12 Januari 2014

Ratapan di Pantai Barat Sumatra

kesenian tradisional minangkabau
Sumber : Media Indonesia, 15 Desember 2013
Rental Mobil Padang - Dua senja memecah kebuntuan di malam yang semakin lembap itu. Penonton yang memenuhi panggung (gelanggang) tertutup Ladang Nan Jombang dibawa ke masa lalu, percintaan sepasang remasa dalam kemelut perang lebih besar di Ranah Minang, antara kaum adat dan kaum agama.

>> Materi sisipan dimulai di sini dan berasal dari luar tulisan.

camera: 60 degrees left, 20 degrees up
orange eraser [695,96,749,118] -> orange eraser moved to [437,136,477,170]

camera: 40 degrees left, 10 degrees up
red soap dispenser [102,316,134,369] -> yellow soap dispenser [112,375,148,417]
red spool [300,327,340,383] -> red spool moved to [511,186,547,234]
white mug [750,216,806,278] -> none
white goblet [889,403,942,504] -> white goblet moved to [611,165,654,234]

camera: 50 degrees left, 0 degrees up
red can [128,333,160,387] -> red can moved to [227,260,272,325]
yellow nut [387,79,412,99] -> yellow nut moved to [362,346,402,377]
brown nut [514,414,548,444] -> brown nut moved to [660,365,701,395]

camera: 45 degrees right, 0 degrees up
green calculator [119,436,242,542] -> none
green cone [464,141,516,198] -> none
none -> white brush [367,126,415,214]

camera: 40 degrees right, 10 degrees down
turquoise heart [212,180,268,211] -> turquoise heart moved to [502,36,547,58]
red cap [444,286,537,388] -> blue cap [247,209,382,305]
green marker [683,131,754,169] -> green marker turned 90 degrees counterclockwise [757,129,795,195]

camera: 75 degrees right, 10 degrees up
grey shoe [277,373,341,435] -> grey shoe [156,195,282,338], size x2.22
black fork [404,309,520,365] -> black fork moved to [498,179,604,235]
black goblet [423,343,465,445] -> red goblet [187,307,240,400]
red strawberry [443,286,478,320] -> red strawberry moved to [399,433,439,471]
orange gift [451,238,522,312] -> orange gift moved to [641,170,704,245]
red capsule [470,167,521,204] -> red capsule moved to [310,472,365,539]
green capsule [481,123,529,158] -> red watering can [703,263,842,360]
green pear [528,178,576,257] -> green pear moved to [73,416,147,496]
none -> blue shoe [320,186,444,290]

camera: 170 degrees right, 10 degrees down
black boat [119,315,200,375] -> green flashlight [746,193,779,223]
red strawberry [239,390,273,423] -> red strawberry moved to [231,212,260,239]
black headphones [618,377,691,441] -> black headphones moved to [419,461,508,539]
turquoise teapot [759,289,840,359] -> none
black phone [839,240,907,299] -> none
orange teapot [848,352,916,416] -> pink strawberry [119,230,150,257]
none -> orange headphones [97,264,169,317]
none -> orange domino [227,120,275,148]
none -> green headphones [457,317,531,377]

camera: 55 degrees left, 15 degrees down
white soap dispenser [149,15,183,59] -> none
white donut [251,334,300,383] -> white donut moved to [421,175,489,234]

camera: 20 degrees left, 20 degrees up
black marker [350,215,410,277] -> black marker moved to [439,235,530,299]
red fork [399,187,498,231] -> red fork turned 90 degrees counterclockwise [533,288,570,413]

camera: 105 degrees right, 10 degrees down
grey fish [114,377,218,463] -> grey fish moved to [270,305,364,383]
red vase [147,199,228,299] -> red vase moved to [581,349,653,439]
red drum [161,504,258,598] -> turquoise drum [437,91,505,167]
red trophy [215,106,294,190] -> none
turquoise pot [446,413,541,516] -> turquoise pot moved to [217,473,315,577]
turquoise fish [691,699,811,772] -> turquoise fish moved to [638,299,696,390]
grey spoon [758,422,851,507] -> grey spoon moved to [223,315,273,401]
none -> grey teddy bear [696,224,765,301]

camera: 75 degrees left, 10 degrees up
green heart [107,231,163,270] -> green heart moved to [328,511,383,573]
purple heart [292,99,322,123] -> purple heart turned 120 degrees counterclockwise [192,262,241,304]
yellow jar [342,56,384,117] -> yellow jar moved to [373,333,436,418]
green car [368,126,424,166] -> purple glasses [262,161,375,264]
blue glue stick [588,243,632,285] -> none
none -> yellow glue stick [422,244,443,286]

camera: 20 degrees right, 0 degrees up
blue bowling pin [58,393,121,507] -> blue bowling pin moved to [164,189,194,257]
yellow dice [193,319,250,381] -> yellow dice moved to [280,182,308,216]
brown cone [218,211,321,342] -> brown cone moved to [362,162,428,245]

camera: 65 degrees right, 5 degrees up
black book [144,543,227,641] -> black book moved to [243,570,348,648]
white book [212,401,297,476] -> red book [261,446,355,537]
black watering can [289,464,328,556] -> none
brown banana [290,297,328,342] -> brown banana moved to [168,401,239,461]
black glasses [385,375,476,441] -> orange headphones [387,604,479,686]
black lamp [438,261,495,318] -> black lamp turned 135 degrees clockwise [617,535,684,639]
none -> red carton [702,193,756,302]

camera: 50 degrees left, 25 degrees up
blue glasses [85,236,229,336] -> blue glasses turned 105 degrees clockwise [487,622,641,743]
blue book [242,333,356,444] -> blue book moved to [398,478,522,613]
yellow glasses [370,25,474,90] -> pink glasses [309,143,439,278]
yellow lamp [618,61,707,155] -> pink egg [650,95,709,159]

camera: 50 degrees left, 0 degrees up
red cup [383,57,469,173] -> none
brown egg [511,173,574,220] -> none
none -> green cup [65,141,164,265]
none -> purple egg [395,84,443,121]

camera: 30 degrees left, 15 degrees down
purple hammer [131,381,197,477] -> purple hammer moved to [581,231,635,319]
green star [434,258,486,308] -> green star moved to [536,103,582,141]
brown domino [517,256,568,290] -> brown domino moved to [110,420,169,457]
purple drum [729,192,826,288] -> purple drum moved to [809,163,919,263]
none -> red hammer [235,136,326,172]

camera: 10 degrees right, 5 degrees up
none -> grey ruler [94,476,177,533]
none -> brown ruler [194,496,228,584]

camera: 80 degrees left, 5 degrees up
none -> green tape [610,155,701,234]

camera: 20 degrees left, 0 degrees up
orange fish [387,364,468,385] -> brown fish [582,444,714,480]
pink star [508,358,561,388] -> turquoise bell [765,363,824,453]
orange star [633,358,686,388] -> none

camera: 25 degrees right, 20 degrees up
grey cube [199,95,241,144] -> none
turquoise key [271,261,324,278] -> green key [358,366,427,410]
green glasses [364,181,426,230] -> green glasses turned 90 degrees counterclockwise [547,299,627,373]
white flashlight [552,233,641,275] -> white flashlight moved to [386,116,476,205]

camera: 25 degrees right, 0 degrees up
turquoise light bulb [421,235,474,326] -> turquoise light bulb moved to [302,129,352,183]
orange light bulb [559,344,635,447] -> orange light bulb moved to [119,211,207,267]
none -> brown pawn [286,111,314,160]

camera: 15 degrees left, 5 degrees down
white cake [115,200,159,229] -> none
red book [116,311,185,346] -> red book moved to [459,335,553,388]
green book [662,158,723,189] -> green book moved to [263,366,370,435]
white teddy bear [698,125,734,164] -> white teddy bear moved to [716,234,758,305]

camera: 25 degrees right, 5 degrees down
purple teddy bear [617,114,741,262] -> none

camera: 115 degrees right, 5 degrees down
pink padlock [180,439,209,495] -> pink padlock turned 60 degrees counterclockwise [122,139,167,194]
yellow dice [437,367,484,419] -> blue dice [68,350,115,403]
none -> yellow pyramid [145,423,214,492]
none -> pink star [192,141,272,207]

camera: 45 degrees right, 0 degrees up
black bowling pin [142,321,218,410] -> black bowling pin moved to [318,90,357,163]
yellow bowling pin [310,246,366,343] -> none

Pementasan Ranah Teater ini menyajikan diaroam kisah sepasang remaja yang dilanda asmara tapi terkepung dalam kemelut Perang Paderi, perselisihan kaum adat dan kaum agama berujung pada intervensi Belanda di periode 1821 - 1837.

Menurut Sutradara S Metron M, Dua Senja adalah lakon yang memberi proses pemaknaan dari gabungan narasi besar pesakitan panjang sejarah Minangkabau dalam Perang Paderi.

Dialog-dialog romantis pun tak tanggung tanggung dihadirkan S Metron M. Tragedi perselisihan kaum adat dan agama, sebagaimana kemelut Perang Paderi, selalu menarik untuk dibicarakan. Beberapa pemain teater di Sumatra Barat juga mengambil banyak hal dalam tragedi tersebut.

Ery Mefri Pemilik Ladang Tari Nan Jombang mengatakan ilau artinya ratapan. "Seni Tradisi kebanyakan berisi ratapan. Tapi belum tentu juga di daerah lain seperti itu. Yang pasti adalah di Ranah Minang. Dalam acara ini, kami mengundang kelompok seni tradisi yang ada di Pantai Barat," ujarnya.

Ilau Pantai Barat kembali menyigih ancaman besar pantai barat Sumatra, yakni gempa dan tsunami. Dengan tema itu, kita diingatkan akan peristiwa 30 September 2009 lalu serta ketakutan dan trauma berkepanjangan.

Selain Ranah Teater, Ilau Pantai Barat Sumatra juga menampilkan 7 kesenian lainnya yang berasal dari Sumatra Barat, 1 dari Bengkulu dan 1 dari Aceh.
Hari pertama dibuka dengan penampilan Gadang Tasa dari Grup Indo Jati Padang. Tari tan Adok/ Tan Bentan Saniang Baka, Solok. Kemudian di hari yang sama ada penampilan Grup Sarik Sati Padang, dan Randai dari grup Buluah Sonsang Padang.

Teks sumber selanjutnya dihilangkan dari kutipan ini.